Artfully Arbitrated

As an advocate for a nationally recognized union, I spent about a dozen years representing the little guy from managerial abuses.  Often times that representation was in front of an arbitrator.  Often times, my guy won his case.

What I know about arbitrators is somewhat fickle, just as are they.  We in the field used to joke that how an arbitrator ruled depended largely on whether or not his breakfast agreed with him, whether or not she’d just had a fight with her significant other, or whether or not the hotel staff had been nice to him last night.  And the punch line to that joke is that arbitrators rarely rule on the case in front of them.  Reading their decisions was our first clue.

Experience has taught me that arbitrators most often rule on the best presentation, or the best example of persuasion.  Do I agree with that philosophy?  Of course not; but it’s part of the game.  So instead of learning how to present the best factual case possible, affording the arbitrator the opportunity to rule solely on the case’s merits, advocates learn how to present, prepare, dress, and how to dress their grievants/clients.

In arbitration, precedent is almost non-existent as arbitral theory is just that – it’s not federal law.  Nor is it rocket science.  There are three basic musts:

1.  Know both sides of your case

2.  Know your grievant/client

3.  Know your arbitrator

If your arbitrator is a pretty boy, for example, and you know this because during previous hearings you’ve seen him wear flashy jewelry, expensive suits, and his hair is always perfectly in place, please understand that he must remain the prettiest person in the room.  Prior to your hearing, inform your grievant/client that he/she must dress down.  Do not wear jeans, but wear earthy colors, no jewelry except a wedding band (if applicable), and no makeup.  (If your client is a man and insists on wearing makeup anyway, tell him he needs to skip it for the duration of the hearing.  He can make his statement elsewhere.)

If your arbitrator is a former or currently practicing judge, he’ll be more apt to listen to compelling arguments that are taken straight from the contract.  He’ll be less inclined to rule as previous arbitrators ruled simply because you asked him to.  So don’t ask him to unless what you’re citing is of such extreme importance that you’d be doing your grievant/client a disservice by omitting it.  This arbitrator already believes he is smarter and better than you, so your research into the history of these particular merits will mean nothing to him.

The presentation of arbitral history is fine if you don’t overburden your arbitrator with reams of complex material that he only has a few days to review.  You’re not paying him that well and he won’t feel obligated to read every word anyway.  Give him your best three.  If you can’t possibly weed that few, then pluck no more than your best five.  Tell him what pages are pertinent, but don’t read the text to him.  You’ll only bore him, and if he’s keeping a score-card, you just lost a few points.

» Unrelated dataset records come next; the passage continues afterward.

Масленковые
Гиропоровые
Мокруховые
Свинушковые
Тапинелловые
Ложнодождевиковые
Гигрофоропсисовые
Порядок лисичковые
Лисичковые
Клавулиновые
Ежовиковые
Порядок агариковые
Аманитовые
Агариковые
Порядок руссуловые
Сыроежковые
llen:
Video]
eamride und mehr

If you know whether or not your arbitrator leans one way politically over another, play that up in your closing arguments with related examples.  The key word is ‘related’.  Don’t make up a story just to impress him with your similar view.  Tell him something about the case that is in line with what he already believes.

Your client should be silent during the hearing except when called upon to testify.  If you know that he/she has a propensity for angry outbursts, you might do him/her justice to figure out a way to bar him from the hearing.  Failing that, threaten him with refusal of future service if he doesn’t obey your every command, the first and foremost being to shut up.

Your objective as an advocate is to bring the arbitrator around to your way of thinking.  Use the tools you have and know them well.  It’s not the brand of axe that matters, or how well you’ve oiled it.  The power is in the finesse of its wield.